What you are asked to do:
An exact copy of every entry is required, minus the pictures.

Material for the task:
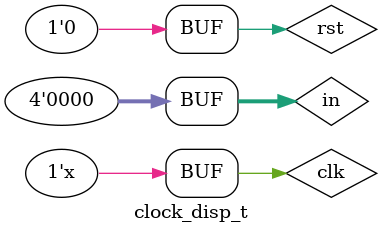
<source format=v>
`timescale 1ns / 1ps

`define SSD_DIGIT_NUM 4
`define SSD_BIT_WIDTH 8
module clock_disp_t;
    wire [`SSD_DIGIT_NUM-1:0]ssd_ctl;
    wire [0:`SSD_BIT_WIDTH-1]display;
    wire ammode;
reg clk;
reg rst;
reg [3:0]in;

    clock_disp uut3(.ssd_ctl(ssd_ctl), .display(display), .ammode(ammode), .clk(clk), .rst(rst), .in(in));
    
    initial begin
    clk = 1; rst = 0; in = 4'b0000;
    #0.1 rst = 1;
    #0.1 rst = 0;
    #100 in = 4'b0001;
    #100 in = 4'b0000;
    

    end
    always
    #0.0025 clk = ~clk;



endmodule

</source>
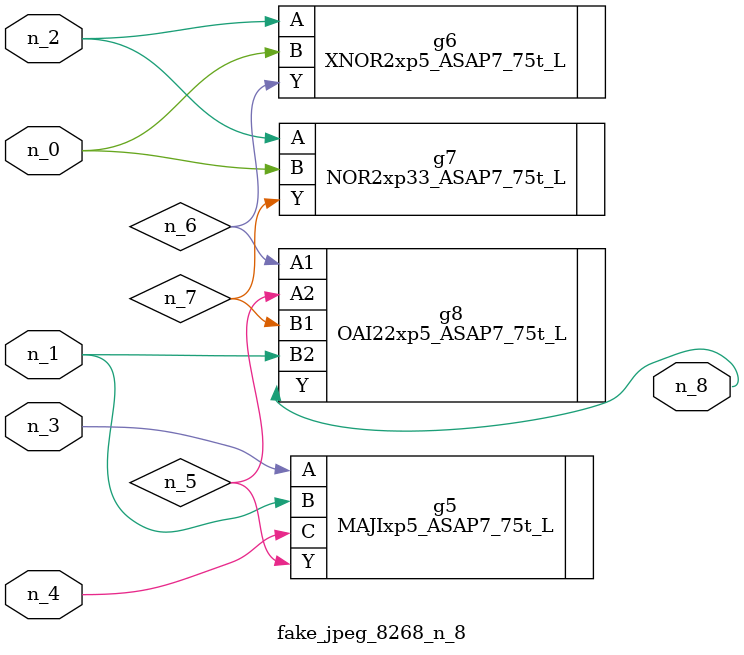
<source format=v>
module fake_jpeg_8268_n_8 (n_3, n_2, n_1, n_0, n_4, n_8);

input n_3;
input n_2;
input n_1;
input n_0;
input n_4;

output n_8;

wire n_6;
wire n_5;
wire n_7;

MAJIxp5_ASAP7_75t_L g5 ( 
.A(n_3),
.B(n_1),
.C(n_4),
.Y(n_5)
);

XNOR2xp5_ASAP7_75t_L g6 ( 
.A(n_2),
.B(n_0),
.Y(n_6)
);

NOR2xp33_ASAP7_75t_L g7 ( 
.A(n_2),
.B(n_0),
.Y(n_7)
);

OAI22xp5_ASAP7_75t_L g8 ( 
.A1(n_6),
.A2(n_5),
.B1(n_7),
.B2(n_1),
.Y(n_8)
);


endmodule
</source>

Solution to the exercise:
<source format=v>
`timescale 1ns / 1ps

`define SSD_DIGIT_NUM 4
`define SSD_BIT_WIDTH 8
module clock_disp_t;
    wire [`SSD_DIGIT_NUM-1:0]ssd_ctl;
    wire [0:`SSD_BIT_WIDTH-1]display;
    wire ammode;
reg clk;
reg rst;
reg [3:0]in;

    clock_disp uut3(.ssd_ctl(ssd_ctl), .display(display), .ammode(ammode), .clk(clk), .rst(rst), .in(in));
    
    initial begin
    clk = 1; rst = 0; in = 4'b0000;
    #0.1 rst = 1;
    #0.1 rst = 0;
    #100 in = 4'b0001;
    #100 in = 4'b0000;
    

    end
    always
    #0.0025 clk = ~clk;



endmodule

</source>
<source format=v>
module fake_jpeg_8268_n_8 (n_3, n_2, n_1, n_0, n_4, n_8);

input n_3;
input n_2;
input n_1;
input n_0;
input n_4;

output n_8;

wire n_6;
wire n_5;
wire n_7;

MAJIxp5_ASAP7_75t_L g5 ( 
.A(n_3),
.B(n_1),
.C(n_4),
.Y(n_5)
);

XNOR2xp5_ASAP7_75t_L g6 ( 
.A(n_2),
.B(n_0),
.Y(n_6)
);

NOR2xp33_ASAP7_75t_L g7 ( 
.A(n_2),
.B(n_0),
.Y(n_7)
);

OAI22xp5_ASAP7_75t_L g8 ( 
.A1(n_6),
.A2(n_5),
.B1(n_7),
.B2(n_1),
.Y(n_8)
);


endmodule
</source>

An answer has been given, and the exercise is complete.